### Textabschnitt
Natürlich muſs das Ventil die aus Q nach P führenden Wege vollkommen luftdicht verschlieſsen,
damit nicht die verdichtete Luft aus R auch durch L entweichen kann. Deshalb ist unter der Messingplatte
mn ein Hufeisen-Elektromagnet M angeordnet, dessen Pole, so lange ein elektrischer
Strom durch die Rollen von M geht, den an der
Verbindungsstange der beiden Klappen v und v1 angebrachten
Eisenanker U kräftig nach unten ziehen, so daſs beide
Klappen fest gegen ihre mit Kautschukringen belegten Unterlagen angedrückt werden.
Wird dagegen der Strom
unterbrochen, und deshalb der Anker U nicht mehr von
M angezogen, so genügt eine geringe Kraft, um beide
Klappen zu öffnen.

### Gegebenes Material
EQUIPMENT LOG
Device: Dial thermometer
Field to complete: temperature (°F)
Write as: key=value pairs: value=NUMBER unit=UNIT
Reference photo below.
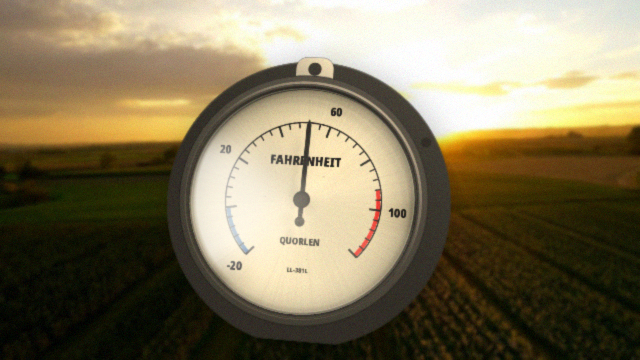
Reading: value=52 unit=°F
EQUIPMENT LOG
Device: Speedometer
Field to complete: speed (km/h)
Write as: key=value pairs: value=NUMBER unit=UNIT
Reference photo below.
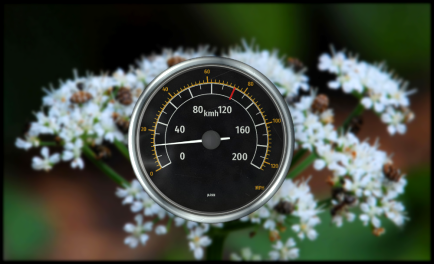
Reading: value=20 unit=km/h
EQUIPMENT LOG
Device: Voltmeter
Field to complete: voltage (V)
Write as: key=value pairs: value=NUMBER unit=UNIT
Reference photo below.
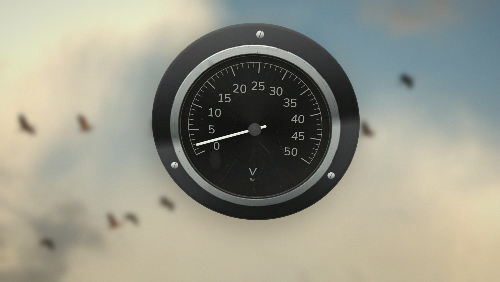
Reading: value=2 unit=V
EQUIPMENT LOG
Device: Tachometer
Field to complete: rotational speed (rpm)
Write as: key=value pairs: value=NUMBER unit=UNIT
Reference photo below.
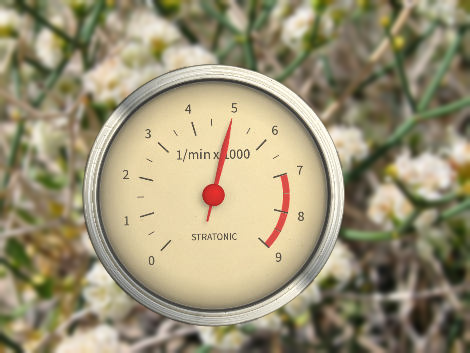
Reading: value=5000 unit=rpm
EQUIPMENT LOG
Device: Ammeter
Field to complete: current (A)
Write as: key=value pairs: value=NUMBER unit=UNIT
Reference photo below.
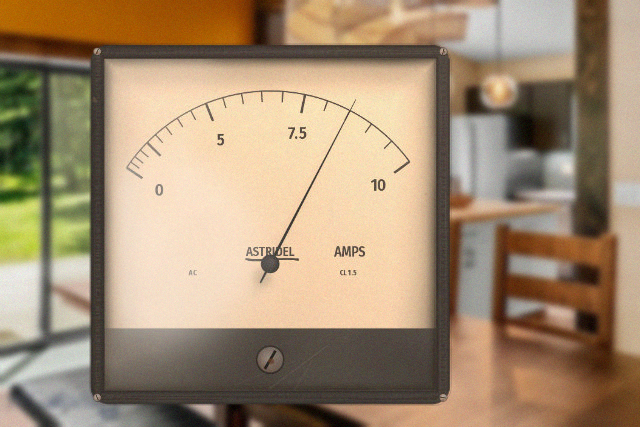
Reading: value=8.5 unit=A
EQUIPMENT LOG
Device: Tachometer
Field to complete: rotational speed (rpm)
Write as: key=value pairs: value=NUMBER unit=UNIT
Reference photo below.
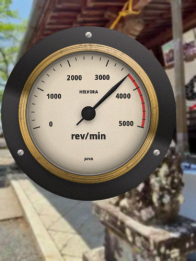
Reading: value=3600 unit=rpm
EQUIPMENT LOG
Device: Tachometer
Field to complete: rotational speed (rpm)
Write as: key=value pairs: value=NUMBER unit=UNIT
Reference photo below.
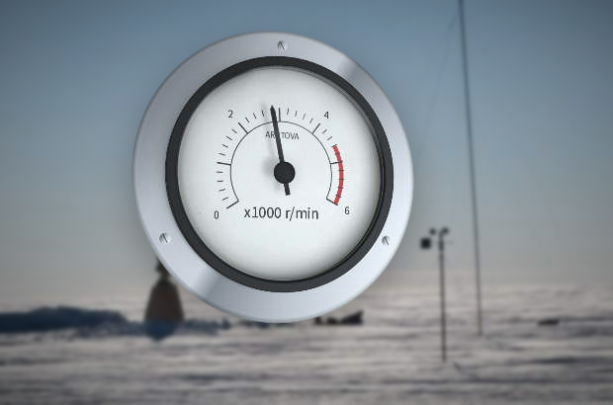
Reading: value=2800 unit=rpm
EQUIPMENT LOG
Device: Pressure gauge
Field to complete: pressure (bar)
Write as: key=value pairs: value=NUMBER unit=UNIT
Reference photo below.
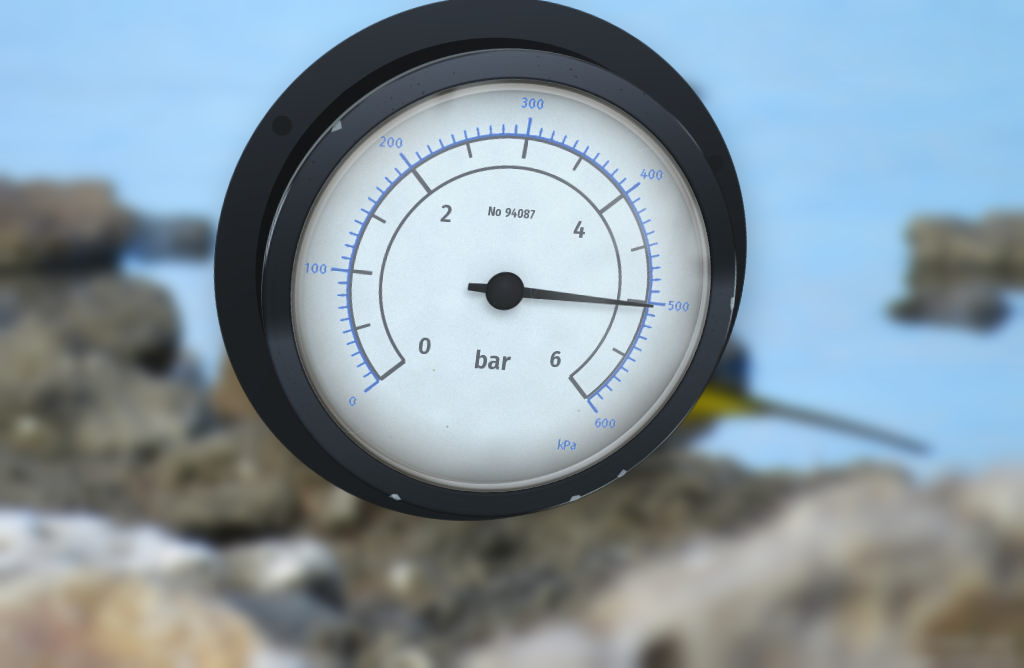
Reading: value=5 unit=bar
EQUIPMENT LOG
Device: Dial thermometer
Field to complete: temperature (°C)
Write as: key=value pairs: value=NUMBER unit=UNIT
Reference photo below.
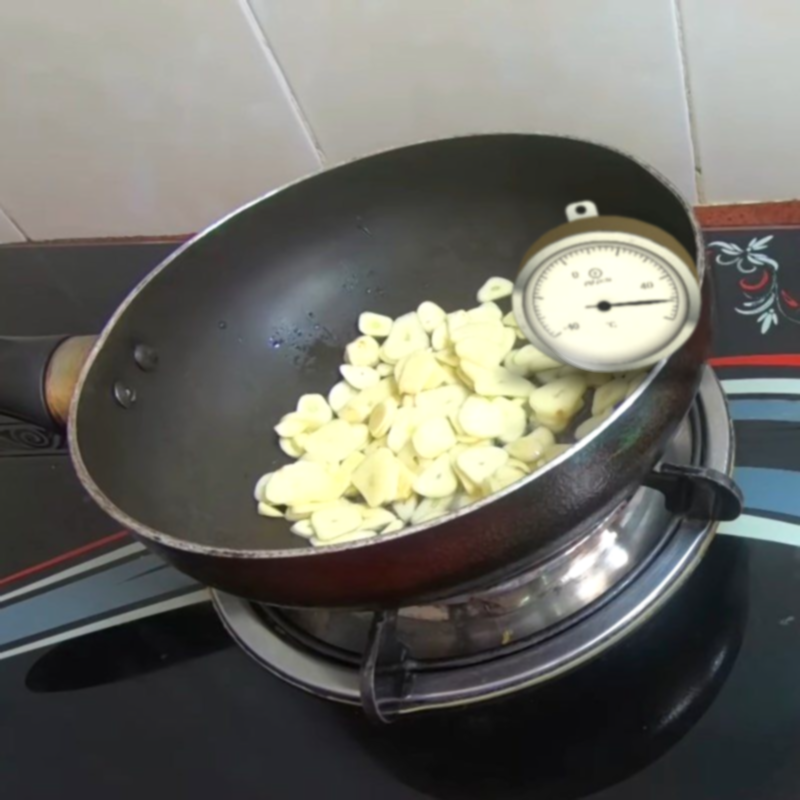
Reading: value=50 unit=°C
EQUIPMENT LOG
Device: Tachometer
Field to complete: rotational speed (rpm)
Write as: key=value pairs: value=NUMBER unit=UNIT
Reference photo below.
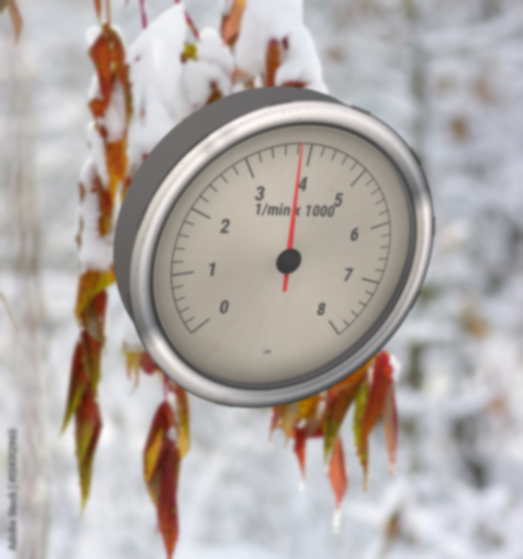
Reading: value=3800 unit=rpm
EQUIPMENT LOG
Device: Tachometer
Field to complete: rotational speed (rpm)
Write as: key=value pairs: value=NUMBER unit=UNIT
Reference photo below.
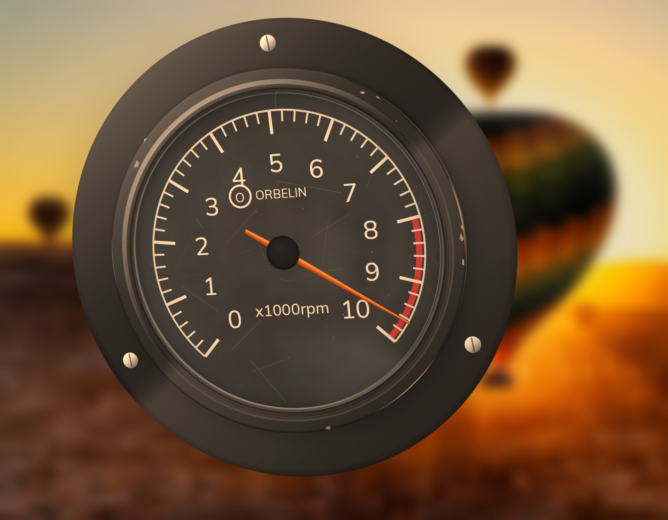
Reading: value=9600 unit=rpm
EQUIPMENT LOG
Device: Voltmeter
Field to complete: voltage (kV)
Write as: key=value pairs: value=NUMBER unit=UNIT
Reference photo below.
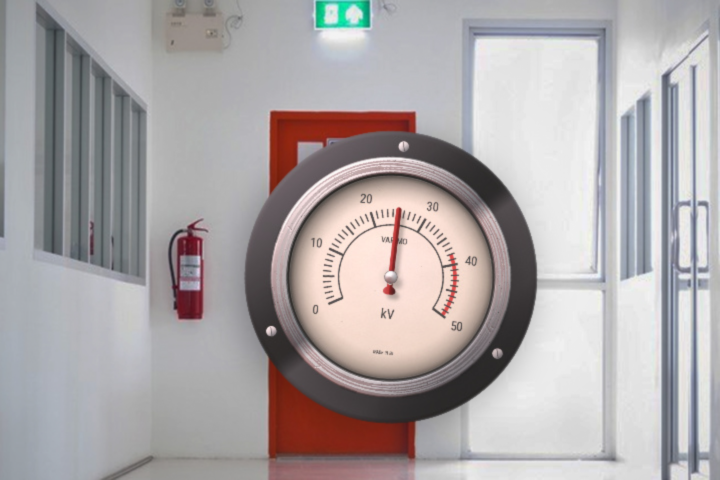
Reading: value=25 unit=kV
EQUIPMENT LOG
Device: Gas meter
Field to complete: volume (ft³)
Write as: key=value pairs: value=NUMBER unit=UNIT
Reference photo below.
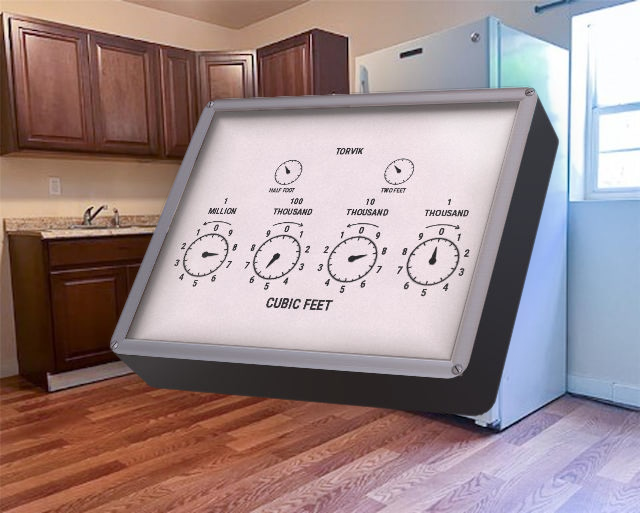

### Arbeitsauftrag
Zitiere den Textabschnitt über das Ventil mit dem Hufeisen-Elektromagneten vollständig und ohne jede Abweichung.

### Antwortfeld
Natürlich muſs das Ventil die aus Q nach P führenden Wege vollkommen luftdicht verschlieſsen,
damit nicht die verdichtete Luft aus R auch durch L entweichen kann. Deshalb ist unter der Messingplatte
mn ein Hufeisen-Elektromagnet M angeordnet, dessen Pole, so lange ein elektrischer
Strom durch die Rollen von M geht, den an der
Verbindungsstange der beiden Klappen v und v1 angebrachten
Eisenanker U kräftig nach unten ziehen, so daſs beide
Klappen fest gegen ihre mit Kautschukringen belegten Unterlagen angedrückt werden.
Wird dagegen der Strom
unterbrochen, und deshalb der Anker U nicht mehr von
M angezogen, so genügt eine geringe Kraft, um beide
Klappen zu öffnen.